/tools-python-redshift-statistics-descriptor

A lightweight tool based on sweetviz that generates high-density visualizations to kickstart Exploratory Data Analysis within Amazon Redshift using pyodbc with just one line of code.

Primary LanguageJupyter NotebookMIT LicenseMIT

Amazon Redshift Statistics Descriptor

alt text

A lightweight tool based on sweetviz that generates high-density visualizations to kickstart Exploratory Data Analysis within Amazon Redshift using pyodbc with just one line of codee.

Installation

Copy the main.py script and install the requirements located in the dist folder.

pip install -r requirements.txt

We will also need to download and install the ODBC Driver for Amazon Redshift.

Download Amazon Redshift ODBC Driver

Getting Started

Positional argument Example/Description
server komodo-cluster-3000.abcdefghijkl.us-east-2.redshift.amazonaws.com
user awsuser
password specifies the user password
database dev, sample_data_dev
schema public
Option Example/Description
-h, --help show this help message and exit
-r, --rows specifies the number of rows to sample from the table (default: 500000)
-l, --level specifies the database object level in which the analysis should be executed, "s" for schema and "t" for table (default: "s")
-t, --table specifies the database table name
--associations indicates that a correlation graph should be generated
--open-browser indicates that a web browser tab should be opened while datasets are analyzed

The default behaviour of the script will load and analyze the specified number of rows of each table in the selected database schema.

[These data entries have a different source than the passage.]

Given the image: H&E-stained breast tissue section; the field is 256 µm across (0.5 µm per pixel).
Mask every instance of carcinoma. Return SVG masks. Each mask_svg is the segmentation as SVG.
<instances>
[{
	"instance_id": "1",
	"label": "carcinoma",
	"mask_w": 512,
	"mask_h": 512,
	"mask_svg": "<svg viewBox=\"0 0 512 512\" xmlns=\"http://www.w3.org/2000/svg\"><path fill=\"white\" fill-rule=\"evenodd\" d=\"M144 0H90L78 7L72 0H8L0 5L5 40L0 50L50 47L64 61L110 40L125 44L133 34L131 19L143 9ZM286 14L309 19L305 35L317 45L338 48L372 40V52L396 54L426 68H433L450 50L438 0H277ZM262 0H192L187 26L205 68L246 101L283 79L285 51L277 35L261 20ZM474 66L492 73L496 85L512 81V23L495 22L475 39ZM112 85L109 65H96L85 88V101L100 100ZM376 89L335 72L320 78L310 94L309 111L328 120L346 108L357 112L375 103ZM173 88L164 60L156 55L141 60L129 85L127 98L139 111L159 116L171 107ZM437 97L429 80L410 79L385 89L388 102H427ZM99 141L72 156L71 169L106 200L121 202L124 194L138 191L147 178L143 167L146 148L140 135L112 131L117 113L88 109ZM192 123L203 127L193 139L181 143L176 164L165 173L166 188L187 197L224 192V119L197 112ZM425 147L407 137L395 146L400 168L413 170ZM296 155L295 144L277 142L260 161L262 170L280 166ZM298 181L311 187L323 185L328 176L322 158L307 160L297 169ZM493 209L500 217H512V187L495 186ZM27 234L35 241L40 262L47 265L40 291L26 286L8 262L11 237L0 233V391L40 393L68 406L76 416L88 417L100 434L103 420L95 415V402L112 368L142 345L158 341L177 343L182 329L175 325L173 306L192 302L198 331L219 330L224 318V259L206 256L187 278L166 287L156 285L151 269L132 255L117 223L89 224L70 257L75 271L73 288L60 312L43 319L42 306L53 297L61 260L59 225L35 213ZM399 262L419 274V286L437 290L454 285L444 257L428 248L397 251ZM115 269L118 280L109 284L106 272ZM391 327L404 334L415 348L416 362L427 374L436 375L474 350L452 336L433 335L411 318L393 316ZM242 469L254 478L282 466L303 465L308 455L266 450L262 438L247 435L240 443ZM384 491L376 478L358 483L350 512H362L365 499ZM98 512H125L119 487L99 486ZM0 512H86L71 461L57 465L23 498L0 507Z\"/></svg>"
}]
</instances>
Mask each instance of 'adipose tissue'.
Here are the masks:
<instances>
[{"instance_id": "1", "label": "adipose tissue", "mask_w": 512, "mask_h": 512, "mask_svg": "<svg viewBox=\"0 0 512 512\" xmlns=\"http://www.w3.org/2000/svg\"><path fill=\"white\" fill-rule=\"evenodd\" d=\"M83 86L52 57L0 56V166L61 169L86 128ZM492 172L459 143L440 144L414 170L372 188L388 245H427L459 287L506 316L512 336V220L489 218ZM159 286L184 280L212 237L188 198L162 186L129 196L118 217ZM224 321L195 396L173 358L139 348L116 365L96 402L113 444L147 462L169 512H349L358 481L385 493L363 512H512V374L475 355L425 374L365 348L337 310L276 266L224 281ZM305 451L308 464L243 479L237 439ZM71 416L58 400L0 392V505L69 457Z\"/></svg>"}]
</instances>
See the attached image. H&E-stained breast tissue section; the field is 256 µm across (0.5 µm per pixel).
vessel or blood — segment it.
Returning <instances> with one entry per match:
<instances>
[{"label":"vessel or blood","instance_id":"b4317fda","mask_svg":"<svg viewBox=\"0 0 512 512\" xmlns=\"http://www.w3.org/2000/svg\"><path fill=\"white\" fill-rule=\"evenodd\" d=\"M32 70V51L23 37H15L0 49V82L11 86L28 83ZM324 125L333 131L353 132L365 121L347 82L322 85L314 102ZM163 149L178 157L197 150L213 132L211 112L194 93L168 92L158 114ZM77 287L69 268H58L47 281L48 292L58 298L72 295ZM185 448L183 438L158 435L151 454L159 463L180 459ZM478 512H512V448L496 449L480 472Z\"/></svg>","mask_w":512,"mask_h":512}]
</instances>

python main.py komodo-cluster-3000.abcdefghijkl.us-east-2.redshift.amazonaws.com awsuser S3cUr3P@S$w0rD dev public -r=10000

The program will build and save locally high-density HTML visualizations and generate an Excel summary with table name, table rows, data size, table index size and parsed record count in a new folder called obj.

alt text

If we need a correlation graph to be generated for the columns of each table, we must include the --associations flag.

python main.py komodo-cluster-3000.abcdefghijkl.us-east-2.redshift.amazonaws.com awsuser S3cUr3P@S$w0rD dev public -r=10000 --associations

We must consider that correlations and other associations may take a quadratic time (n^2) to complete.

alt text

If we only need the analysis for a single table we must specify "t" as -l or --level argument value with the corresponding table name in -t or --table argument.

python main.py komodo-cluster-3000.abcdefghijkl.us-east-2.redshift.amazonaws.com awsuser S3cUr3P@S$w0rD dev public -r=500000 -l=t -t=sales

Finally let's take into consideration that unlike Snowflake or Azure SQL Server, Amazon Redshift does not support TABLESAMPLE. For this reason, the present project makes use of RANDOM() which represents a more expensive computation.

Prerequisites

Amazon Redshift Statistics Descriptor was tested with:

  • Python: 3.7.16
  • Packages:
    • pyodbc: 4.0.39
    • pandas: 1.3.5
    • sweetviz: 2.1.4
    • XlsxWriter: 3.1.0
  • Anaconda: 2.4.0

License

This project is licenced under the MIT License.